Ignore for the moment that this is a nigh impossible task to do in a repeatable way, since they provide no test automation hooks - the real kicker here is that they are constantly shifting the goalposts in this regard. In the same way that we are capable of modifying our services after certification, the Alexa team is capable of modifying their voice model in a way that breaks production services. Now, you may be saying to yourself "Sure, Amazon could do that, but they wouldn't, because they are a rational business who wants to maintain a high level of quality of their products", and you would be absolutely wrong.
As part of our initial rejection, the certification team gave us some suggestions they thought might help the hit-rate of our voice interface (it's worth noting that this sort of exchange is exactly the type of helpful thing the certification team could be spending its time on, instead of policing an unnecessary spec). We went to work trying out these changes and undergoing a rigorous manual test pass after each change, comparing with various baselines. After one particularly late evening of testing, we came back the next morning to see that things were no longer working, and we couldn't understand why. Nothing on our end had changed at all (as an aside, this is exactly why baselines are valuable), but all of a sudden our successful invocations had begun failing. We tried getting input from Amazon employees on the forums, to no avail.
The running theory here is that Amazon decided to change the enumeration they use to describe US first names. Originally it was built as a list of the top N (maybe 1000?) names in the US? Over that night, they seem to have changed it to include every single name registered in the US Census. We know this because we were able to look at our new found failures and see that they were tied to phrases coming in that matched words we had never seen before. What we noticed was that the pronoun "me" was all of a sudden being replaced by obscure names.
There had always been the occasional false positive hit for the name "May" instead of the word "me", but all of a sudden we were seeing a massive spike in the failure rate, with words like "mi" and "mei" also showing up where they hadn't before. The real smoking gun, though, was when we started matching "Mayme". If this word looks obscure to you, that's because it is. It is a female name that peaked in the 1880s, and has been almost non-existent among new births in the last 100 years. It exists in no form other than as a proper noun, and we had seen exactly zero instances of it before this mystery event. After the event, it became a fixture of our newly flakey interface.

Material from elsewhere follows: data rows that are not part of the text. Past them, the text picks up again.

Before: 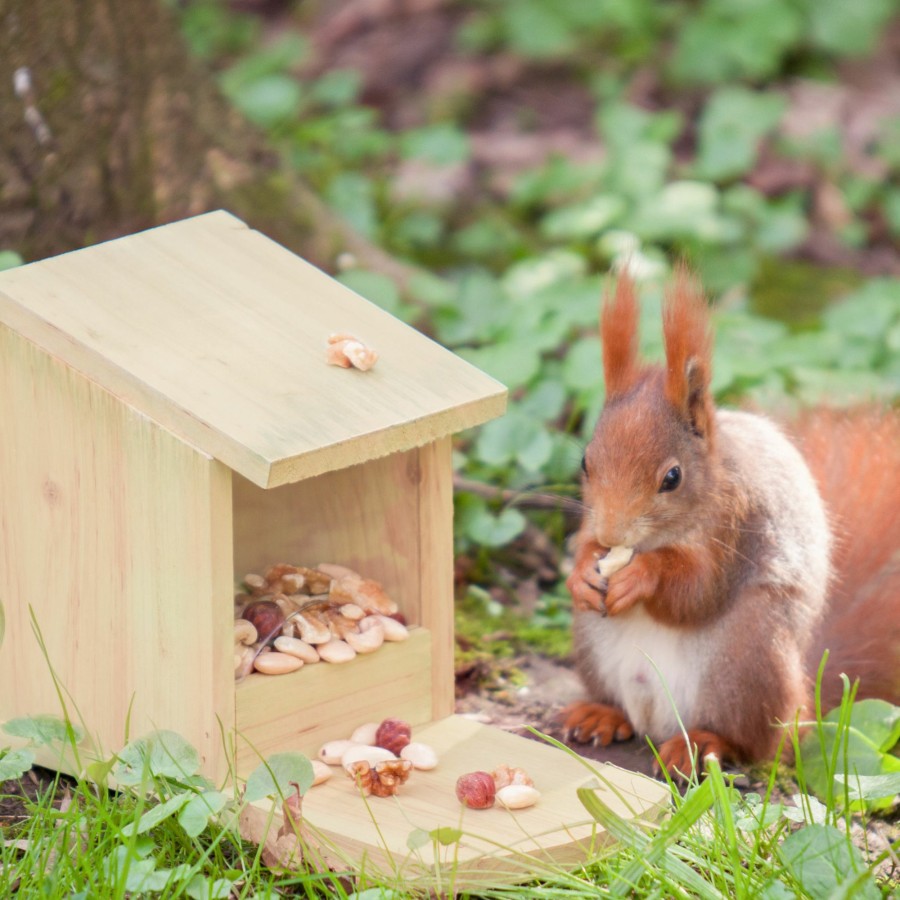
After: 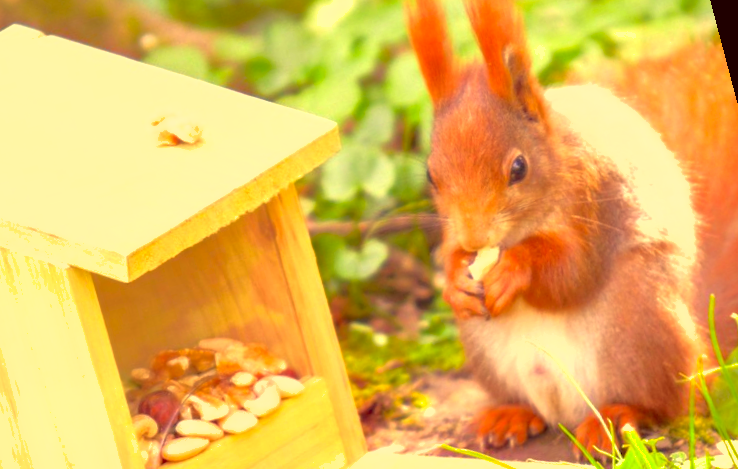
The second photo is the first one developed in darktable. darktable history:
white balance: red 1.004, blue 1.024
contrast brightness saturation: brightness 0.09, saturation 0.19
exposure: black level correction 0, exposure 0.7 EV, compensate exposure bias true, compensate highlight preservation false
crop: left 16.315%, top 14.246%
shadows and highlights: on, module defaults
color correction: highlights a* 10.12, highlights b* 39.04, shadows a* 14.62, shadows b* 3.37
rotate and perspective: rotation -14.8°, crop left 0.1, crop right 0.903, crop top 0.25, crop bottom 0.748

This is simply not a sustainable model. To bring things full circle, I think the takeaway is that this is not a two-way street between the Alexa team and the development community. They've designed a paradigm wherein we, as developers, are not able to make decisions about the best way to implement our own code, while at the same time they've undertaken a weirdly silent and proprietary approach that doesn't allow us to account for the changes they force on us.
It feels very much as if they don't actually want us there - as if they feel they are doing us a service by opening up for development, but that it's a service they absolutely disdain.
It's not hard to see the poison seeping into their new Alexa ecosystem day by day, and that's a real shame.